How will Greater Fort Lauderdale look different in the future?
This area has always been identified as a phenomenal fun brand. People see it as a great place to have fun and a great destination to visit. Not only are we a fun brand but we are a great destination to live as well. We have several cities and towns that have large equestrian communities, which is popular among executive children. Rounding out a reputation as a place that is great to live and work has been important for us and we will continue to do that. We have advanced manufacturing companies in aviation and aerospace growing here so we have a broad variety of companies that are choosing Greater Fort Lauderdale. We’ve actually been working closely with West Marine as they move their headquarters to Fort Lauderdale, known as the boating capital of the world.

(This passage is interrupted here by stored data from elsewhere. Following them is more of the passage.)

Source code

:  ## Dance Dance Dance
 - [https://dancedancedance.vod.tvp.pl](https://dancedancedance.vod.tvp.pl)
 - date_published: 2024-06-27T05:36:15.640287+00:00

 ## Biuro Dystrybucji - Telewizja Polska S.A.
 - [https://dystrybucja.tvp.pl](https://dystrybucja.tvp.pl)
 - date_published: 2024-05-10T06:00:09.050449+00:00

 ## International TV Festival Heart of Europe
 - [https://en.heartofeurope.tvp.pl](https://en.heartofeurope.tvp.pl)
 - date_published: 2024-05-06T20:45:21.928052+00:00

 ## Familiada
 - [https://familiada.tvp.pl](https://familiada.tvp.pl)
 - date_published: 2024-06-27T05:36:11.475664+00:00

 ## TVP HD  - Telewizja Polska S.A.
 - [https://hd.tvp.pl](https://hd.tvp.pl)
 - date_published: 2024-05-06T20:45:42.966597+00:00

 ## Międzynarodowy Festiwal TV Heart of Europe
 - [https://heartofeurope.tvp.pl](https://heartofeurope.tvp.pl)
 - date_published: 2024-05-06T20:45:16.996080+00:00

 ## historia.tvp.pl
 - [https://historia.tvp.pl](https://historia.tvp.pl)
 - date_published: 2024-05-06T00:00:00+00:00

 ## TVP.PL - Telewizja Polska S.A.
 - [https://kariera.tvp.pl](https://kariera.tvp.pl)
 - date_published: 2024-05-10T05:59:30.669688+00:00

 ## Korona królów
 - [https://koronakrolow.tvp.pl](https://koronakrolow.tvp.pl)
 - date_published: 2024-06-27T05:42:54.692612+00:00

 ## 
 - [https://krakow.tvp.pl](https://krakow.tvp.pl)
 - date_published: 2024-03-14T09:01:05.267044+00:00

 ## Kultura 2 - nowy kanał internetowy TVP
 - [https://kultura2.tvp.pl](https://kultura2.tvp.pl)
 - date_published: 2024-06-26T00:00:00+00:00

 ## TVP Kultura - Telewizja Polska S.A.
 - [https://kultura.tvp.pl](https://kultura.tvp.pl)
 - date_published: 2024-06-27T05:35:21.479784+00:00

When you choose a Broward location you are geographically located in a central part of one of the most dynamic regions in the country. South Florida would be the 40th largest economy if the three counties were a nation state unto itself. Florida went from being the 17th-largest economy in the world to 15th in the last data analysis that was done. Our state is growing and we are providing the resources to meet the demands of that growth.
What is your outlook for the next year?
I see us building on the strength of the last several years of branding and identity for Greater Fort Lauderdale. Families and individuals continue to move to South Florida. “Work in the cloud, live in the sun” is a motto that rings true as people continue to work remotely and favor a better work-life balance.
We’re looking forward to continued growth. We are all concerned about inflationary pressures and I don’t believe it will be as transient as many people may think it is. We’ve been a low-wage state so to see pressures on wages is a good thing for us, whether it’s in hospitality or logistics. Amazon is going to be one of our largest employers in the next few years and while those are entry-level jobs, they offer great benefits. It will cause some upward pressure on inflation but it will be beneficial to the area and as a community.